Congresswoman Terri Sewell, D-Alabama, told reporters Wednesday after the inauguration that the historic election of Vice President Kamala Harris — the first female, first Black and first Asian-American vice president — is the product of the sacrifices of so many who came before her.
“She’s very humbled,” Sewell said of Harris. “She knows it’s not about her. It’s really about the sacrifices of generations of women who really led to this point. She is fiercely reminded of that but she also knows that she has to forge the path for others to follow behind.”
Sewell said it says a lot about Harris that President Joe Biden selected her for vice president, and that she believes Harris will do the very best in her role, irrespective of race or gender.
“I think that little girls around the world will look up and see what’s possible, by the work and the very position that she has obtained,” Sewell said.
“As I sat beneath the Capitol watching President Biden and Vice President Harris take the oath, I was reminded that today would not have been possible without amazing sacrifices made by American heroes, like John Lewis and Amelia Boynton Robinson,” Sewell said. “Others for my district, who had the great temerity to fight for equality and justice for all. It was a lot of those known and unknown foot soldiers of the movement who really risked their lives so that all Americans could have the sacred right to vote.”
Sewell said she also believes the country owes a debt to women suffragettes, Black women and women of color who paved the way so that the U.S. could have the first Black and first female vice president.
“I think that girls across this nation, millions of girls across this nation and world, will now see themselves manifested in Vice President Kamala Harris,” Sewell said. “As Vice President Harris often says, our work is not done. It’s not enough to be the first. It’s all about breaking down barriers and making sure that you’re opening doors so that you’re never the last, and I believe that she will work to continue to earn the great respect that the American people have placed at her.”

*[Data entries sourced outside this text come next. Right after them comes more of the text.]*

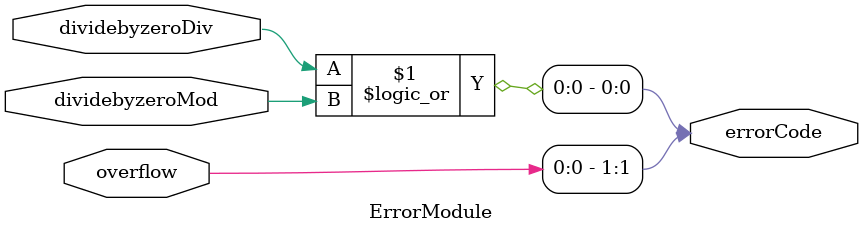
<source format=v>
/* 	Author: Joshua Vardeleon
	Cohort Members: Reg Gonzalez, Desh Padmakumar, Gabriela Saenz, Joshua Vardeleon,
	Matthew Lineberry
	Cohort Name: DJMr.G
	Class: CS 4341.502
*/

/*	-----------------------------------------------------------------------------------
	| Error module:                                                                   |
	| Checks if there were errors on the divider, modulo or adder-subtractor. 01 is   |
	| is an overflow error, 10 is an overflow error                                   |
	-----------------------------------------------------------------------------------
*/
module ErrorModule(overflow, dividebyzeroDiv, dividebyzeroMod,errorCode);

//error outputs from adder subtractor, divider, and modulo
input overflow;
input dividebyzeroDiv;
input dividebyzeroMod;

output [1:0] errorCode;

//displays a 1 on the least significant bit if an error detected by the divider or Modulo module, otherwise will output 0
assign errorCode[0] =  dividebyzeroDiv || dividebyzeroMod;

//displays a 1 on the most significant bit if an error detected by the adder-subtractor
assign errorCode[1] = overflow;

endmodule

</source>
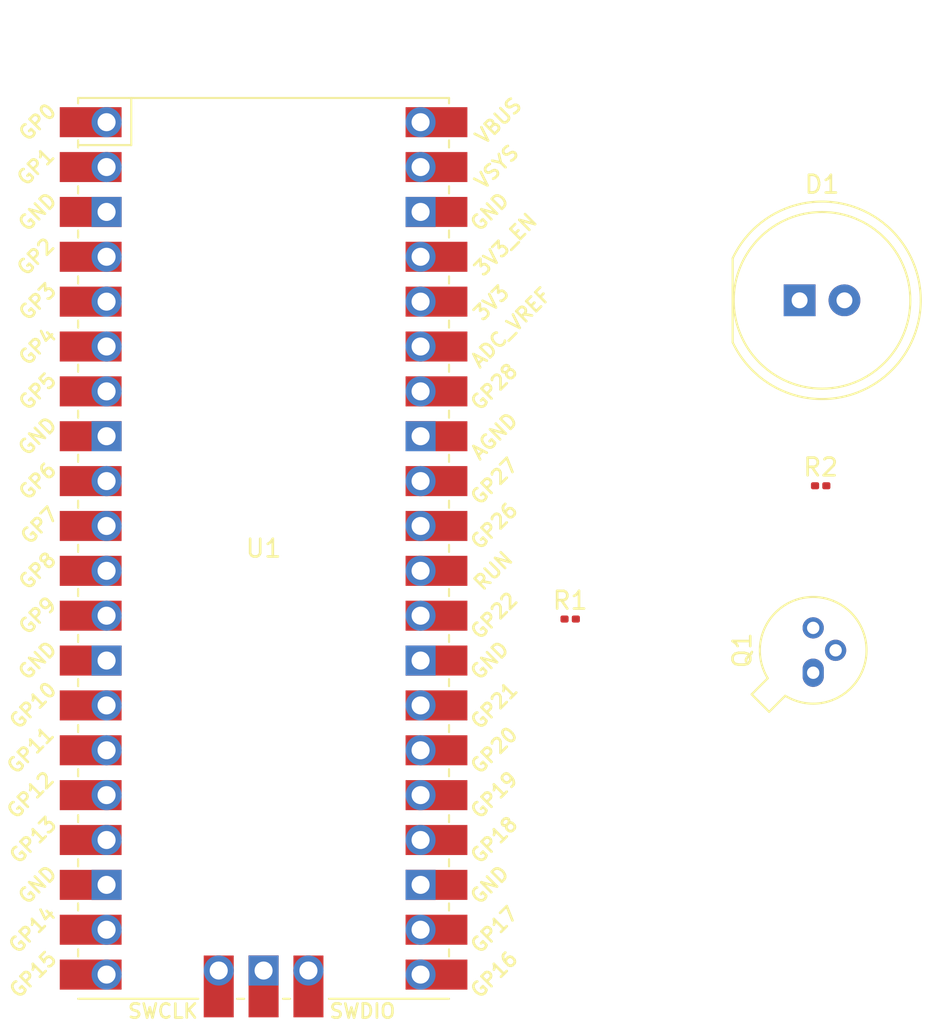
<source format=kicad_pcb>
(kicad_pcb
	(version 20240108)
	(generator "pcbnew")
	(generator_version "8.0")
	(general
		(thickness 1.6)
		(legacy_teardrops no)
	)
	(paper "A4")
	(layers
		(0 "F.Cu" signal)
		(31 "B.Cu" signal)
		(32 "B.Adhes" user "B.Adhesive")
		(33 "F.Adhes" user "F.Adhesive")
		(34 "B.Paste" user)
		(35 "F.Paste" user)
		(36 "B.SilkS" user "B.Silkscreen")
		(37 "F.SilkS" user "F.Silkscreen")
		(38 "B.Mask" user)
		(39 "F.Mask" user)
		(40 "Dwgs.User" user "User.Drawings")
		(41 "Cmts.User" user "User.Comments")
		(42 "Eco1.User" user "User.Eco1")
		(43 "Eco2.User" user "User.Eco2")
		(44 "Edge.Cuts" user)
		(45 "Margin" user)
		(46 "B.CrtYd" user "B.Courtyard")
		(47 "F.CrtYd" user "F.Courtyard")
		(48 "B.Fab" user)
		(49 "F.Fab" user)
		(50 "User.1" user)
		(51 "User.2" user)
		(52 "User.3" user)
		(53 "User.4" user)
		(54 "User.5" user)
		(55 "User.6" user)
		(56 "User.7" user)
		(57 "User.8" user)
		(58 "User.9" user)
	)
	(setup
		(stackup
			(layer "F.SilkS"
				(type "Top Silk Screen")
			)
			(layer "F.Paste"
				(type "Top Solder Paste")
			)
			(layer "F.Mask"
				(type "Top Solder Mask")
				(thickness 0.01)
			)
			(layer "F.Cu"
				(type "copper")
				(thickness 0.035)
			)
			(layer "dielectric 1"
				(type "core")
				(thickness 1.51)
				(material "FR4")
				(epsilon_r 4.5)
				(loss_tangent 0.02)
			)
			(layer "B.Cu"
				(type "copper")
				(thickness 0.035)
			)
			(layer "B.Mask"
				(type "Bottom Solder Mask")
				(thickness 0.01)
			)
			(layer "B.Paste"
				(type "Bottom Solder Paste")
			)
			(layer "B.SilkS"
				(type "Bottom Silk Screen")
			)
			(copper_finish "None")
			(dielectric_constraints no)
		)
		(pad_to_mask_clearance 0)
		(allow_soldermask_bridges_in_footprints no)
		(pcbplotparams
			(layerselection 0x00010fc_ffffffff)
			(plot_on_all_layers_selection 0x0000000_00000000)
			(disableapertmacros no)
			(usegerberextensions no)
			(usegerberattributes yes)
			(usegerberadvancedattributes yes)
			(creategerberjobfile yes)
			(dashed_line_dash_ratio 12.000000)
			(dashed_line_gap_ratio 3.000000)
			(svgprecision 4)
			(plotframeref no)
			(viasonmask no)
			(mode 1)
			(useauxorigin no)
			(hpglpennumber 1)
			(hpglpenspeed 20)
			(hpglpendiameter 15.000000)
			(pdf_front_fp_property_popups yes)
			(pdf_back_fp_property_popups yes)
			(dxfpolygonmode yes)
			(dxfimperialunits yes)
			(dxfusepcbnewfont yes)
			(psnegative no)
			(psa4output no)
			(plotreference yes)
			(plotvalue yes)
			(plotfptext yes)
			(plotinvisibletext no)
			(sketchpadsonfab no)
			(subtractmaskfromsilk no)
			(outputformat 1)
			(mirror no)
			(drillshape 1)
			(scaleselection 1)
			(outputdirectory "")
		)
	)
	(net 0 "")
	(net 1 "Net-(D1-K)")
	(net 2 "Net-(D1-A)")
	(net 3 "Net-(Q1-B)")
	(net 4 "Net-(Q1-E)")
	(net 5 "unconnected-(U1-GPIO6-Pad9)")
	(net 6 "unconnected-(U1-GPIO28_ADC2-Pad34)")
	(net 7 "unconnected-(U1-GPIO5-Pad7)")
	(net 8 "unconnected-(U1-GPIO2-Pad4)")
	(net 9 "unconnected-(U1-GPIO7-Pad10)")
	(net 10 "unconnected-(U1-GPIO21-Pad27)")
	(net 11 "unconnected-(U1-GPIO27_ADC1-Pad32)")
	(net 12 "unconnected-(U1-VBUS-Pad40)")
	(net 13 "unconnected-(U1-GND-Pad23)")
	(net 14 "unconnected-(U1-GPIO16-Pad21)")
	(net 15 "unconnected-(U1-GPIO26_ADC0-Pad31)")
	(net 16 "unconnected-(U1-GPIO18-Pad24)")
	(net 17 "unconnected-(U1-GPIO15-Pad20)")
	(net 18 "unconnected-(U1-GND-Pad8)")
	(net 19 "unconnected-(U1-GPIO8-Pad11)")
	(net 20 "unconnected-(U1-VSYS-Pad39)")
	(net 21 "unconnected-(U1-GPIO11-Pad15)")
	(net 22 "unconnected-(U1-GPIO20-Pad26)")
	(net 23 "unconnected-(U1-GPIO9-Pad12)")
	(net 24 "unconnected-(U1-GPIO19-Pad25)")
	(net 25 "unconnected-(U1-GPIO13-Pad17)")
	(net 26 "unconnected-(U1-ADC_VREF-Pad35)")
	(net 27 "unconnected-(U1-GPIO4-Pad6)")
	(net 28 "unconnected-(U1-GND-Pad42)")
	(net 29 "unconnected-(U1-AGND-Pad33)")
	(net 30 "unconnected-(U1-GPIO0-Pad1)")
	(net 31 "unconnected-(U1-GPIO1-Pad2)")
	(net 32 "unconnected-(U1-3V3_EN-Pad37)")
	(net 33 "unconnected-(U1-GPIO12-Pad16)")
	(net 34 "unconnected-(U1-GND-Pad38)")
	(net 35 "unconnected-(U1-SWDIO-Pad43)")
	(net 36 "unconnected-(U1-SWCLK-Pad41)")
	(net 37 "unconnected-(U1-GPIO3-Pad5)")
	(net 38 "unconnected-(U1-GND-Pad13)")
	(net 39 "unconnected-(U1-GND-Pad18)")
	(net 40 "unconnected-(U1-GPIO10-Pad14)")
	(net 41 "unconnected-(U1-RUN-Pad30)")
	(net 42 "unconnected-(U1-GND-Pad3)")
	(net 43 "unconnected-(U1-GPIO14-Pad19)")
	(net 44 "unconnected-(U1-GPIO17-Pad22)")
	(net 45 "Net-(Q1-C)")
	(net 46 "Net-(U1-GPIO22)")
	(footprint "Package_TO_SOT_THT:TO-18-3" (layer "F.Cu") (at 163.73 121.65 90))
	(footprint "Resistor_SMD:R_0201_0603Metric" (layer "F.Cu") (at 149.970276 118.61))
	(footprint "LED_THT:LED_D10.0mm" (layer "F.Cu") (at 162.96 100.564724))
	(footprint "Resistor_SMD:R_0201_0603Metric" (layer "F.Cu") (at 164.155 111.064724))
	(footprint "MCU_RaspberryPi_and_Boards:RPi_Pico_SMD_TH" (layer "F.Cu") (at 132.61 114.61))
)
</source>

Sewell said she believes in the sincerity of Biden’s statement in his inauguration speech, that he would work just as hard for those who didn’t vote for him as for those who did. Biden’s call for unity in a time of such strife is what’s needed in this moment, she explained.

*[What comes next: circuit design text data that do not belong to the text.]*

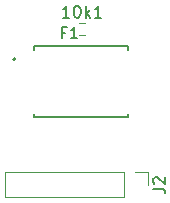
<source format=gbr>
%TF.GenerationSoftware,KiCad,Pcbnew,7.0.8*%
%TF.CreationDate,2024-10-17T19:18:06-04:00*%
%TF.ProjectId,SPIBreakout,53504942-7265-4616-9b6f-75742e6b6963,rev?*%
%TF.SameCoordinates,Original*%
%TF.FileFunction,Legend,Top*%
%TF.FilePolarity,Positive*%
%FSLAX46Y46*%
G04 Gerber Fmt 4.6, Leading zero omitted, Abs format (unit mm)*
G04 Created by KiCad (PCBNEW 7.0.8) date 2024-10-17 19:18:06*
%MOMM*%
%LPD*%
G01*
G04 APERTURE LIST*
%ADD10C,0.150000*%
%ADD11C,0.120000*%
%ADD12C,0.127000*%
%ADD13C,0.200000*%
G04 APERTURE END LIST*
D10*
X149764819Y-93533333D02*
X150479104Y-93533333D01*
X150479104Y-93533333D02*
X150621961Y-93580952D01*
X150621961Y-93580952D02*
X150717200Y-93676190D01*
X150717200Y-93676190D02*
X150764819Y-93819047D01*
X150764819Y-93819047D02*
X150764819Y-93914285D01*
X149860057Y-93104761D02*
X149812438Y-93057142D01*
X149812438Y-93057142D02*
X149764819Y-92961904D01*
X149764819Y-92961904D02*
X149764819Y-92723809D01*
X149764819Y-92723809D02*
X149812438Y-92628571D01*
X149812438Y-92628571D02*
X149860057Y-92580952D01*
X149860057Y-92580952D02*
X149955295Y-92533333D01*
X149955295Y-92533333D02*
X150050533Y-92533333D01*
X150050533Y-92533333D02*
X150193390Y-92580952D01*
X150193390Y-92580952D02*
X150764819Y-93152380D01*
X150764819Y-93152380D02*
X150764819Y-92533333D01*
X142325039Y-80299383D02*
X142010078Y-80299383D01*
X142010078Y-80794321D02*
X142010078Y-79849439D01*
X142010078Y-79849439D02*
X142460022Y-79849439D01*
X143314916Y-80794321D02*
X142774983Y-80794321D01*
X143044949Y-80794321D02*
X143044949Y-79849439D01*
X143044949Y-79849439D02*
X142954961Y-79984422D01*
X142954961Y-79984422D02*
X142864972Y-80074411D01*
X142864972Y-80074411D02*
X142774983Y-80119405D01*
X142653571Y-79034819D02*
X142082143Y-79034819D01*
X142367857Y-79034819D02*
X142367857Y-78034819D01*
X142367857Y-78034819D02*
X142272619Y-78177676D01*
X142272619Y-78177676D02*
X142177381Y-78272914D01*
X142177381Y-78272914D02*
X142082143Y-78320533D01*
X143272619Y-78034819D02*
X143367857Y-78034819D01*
X143367857Y-78034819D02*
X143463095Y-78082438D01*
X143463095Y-78082438D02*
X143510714Y-78130057D01*
X143510714Y-78130057D02*
X143558333Y-78225295D01*
X143558333Y-78225295D02*
X143605952Y-78415771D01*
X143605952Y-78415771D02*
X143605952Y-78653866D01*
X143605952Y-78653866D02*
X143558333Y-78844342D01*
X143558333Y-78844342D02*
X143510714Y-78939580D01*
X143510714Y-78939580D02*
X143463095Y-78987200D01*
X143463095Y-78987200D02*
X143367857Y-79034819D01*
X143367857Y-79034819D02*
X143272619Y-79034819D01*
X143272619Y-79034819D02*
X143177381Y-78987200D01*
X143177381Y-78987200D02*
X143129762Y-78939580D01*
X143129762Y-78939580D02*
X143082143Y-78844342D01*
X143082143Y-78844342D02*
X143034524Y-78653866D01*
X143034524Y-78653866D02*
X143034524Y-78415771D01*
X143034524Y-78415771D02*
X143082143Y-78225295D01*
X143082143Y-78225295D02*
X143129762Y-78130057D01*
X143129762Y-78130057D02*
X143177381Y-78082438D01*
X143177381Y-78082438D02*
X143272619Y-78034819D01*
X144034524Y-79034819D02*
X144034524Y-78034819D01*
X144129762Y-78653866D02*
X144415476Y-79034819D01*
X144415476Y-78368152D02*
X144034524Y-78749104D01*
X145367857Y-79034819D02*
X144796429Y-79034819D01*
X145082143Y-79034819D02*
X145082143Y-78034819D01*
X145082143Y-78034819D02*
X144986905Y-78177676D01*
X144986905Y-78177676D02*
X144891667Y-78272914D01*
X144891667Y-78272914D02*
X144796429Y-78320533D01*
D11*
%TO.C,J2*%
X147250000Y-92140000D02*
X147250000Y-94260000D01*
X137190000Y-92140000D02*
X137190000Y-94260000D01*
X149310000Y-92140000D02*
X149310000Y-93200000D01*
X147250000Y-94260000D02*
X137190000Y-94260000D01*
X148250000Y-92140000D02*
X149310000Y-92140000D01*
X147250000Y-92140000D02*
X137190000Y-92140000D01*
D12*
%TO.C,F1*%
X147640000Y-81465000D02*
X147640000Y-81765000D01*
X147640000Y-87465000D02*
X147640000Y-87165000D01*
X139640000Y-81765000D02*
X139640000Y-81465000D01*
X139640000Y-87465000D02*
X139640000Y-87165000D01*
X139640000Y-81465000D02*
X147640000Y-81465000D01*
X147640000Y-87465000D02*
X139640000Y-87465000D01*
D13*
X138100000Y-82560000D02*
G75*
G03*
X138100000Y-82560000I-100000J0D01*
G01*
D11*
%TO.C,10k1*%
X143487742Y-80532500D02*
X143962258Y-80532500D01*
X143487742Y-79487500D02*
X143962258Y-79487500D01*
%TD*%
M02*

</source>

When pro-Trump rioters attacked the U.S. Capitol on Jan. 6, Sewell was in the Capitol, and was rushed into a protective room with her colleagues as the chaos unfolded and rioters tried to make their way further inside the building. Sewell commented on that violent day.

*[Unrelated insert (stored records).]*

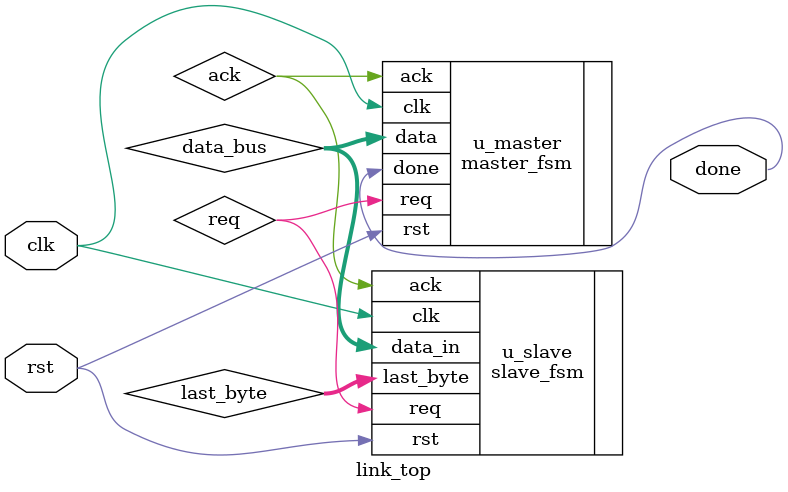
<source format=v>
module link_top(
  input  wire clk,
  input  wire rst,
  output wire done
);
  wire        req, ack;
  wire [7:0]  data_bus;
  wire [7:0]  last_byte;

  master_fsm u_master(
    .clk(clk), .rst(rst),
    .ack(ack),
    .req(req),
    .data(data_bus),
    .done(done)
  );

  slave_fsm u_slave(
    .clk(clk), .rst(rst),
    .req(req),
    .data_in(data_bus),
    .ack(ack),
    .last_byte(last_byte)
  );
endmodule

</source>
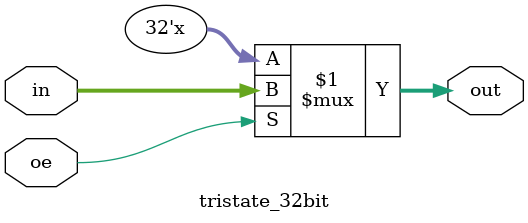
<source format=v>
module tristate_32bit(in, oe, out);
    input [31:0] in;
    input oe;
    output [31:0] out;

    //32-bit high impedence or just return in
    assign out = oe ? in : 32'bz;
endmodule
</source>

“We heard the roar of the crowd. We heard the incitement to violence. ‘Hang Mike Pence,’” Sewell said. “We heard the gunshots of the person who was shot in the speaker’s lobby, literally a stone’s throw from where we were.”
Sewell also spoke on the resilience of the country’s democracy, echoing Biden’s comments made moments before during his inaugural speech.
“I know that we as a people are resilient, and I really hope that we will put our divisions aside and do as President Biden urged us in his speech, to unite, to really try to heal our divide by listening to one another,” Sewell said. “By working with one another, but also just remembering that we are so interconnected.”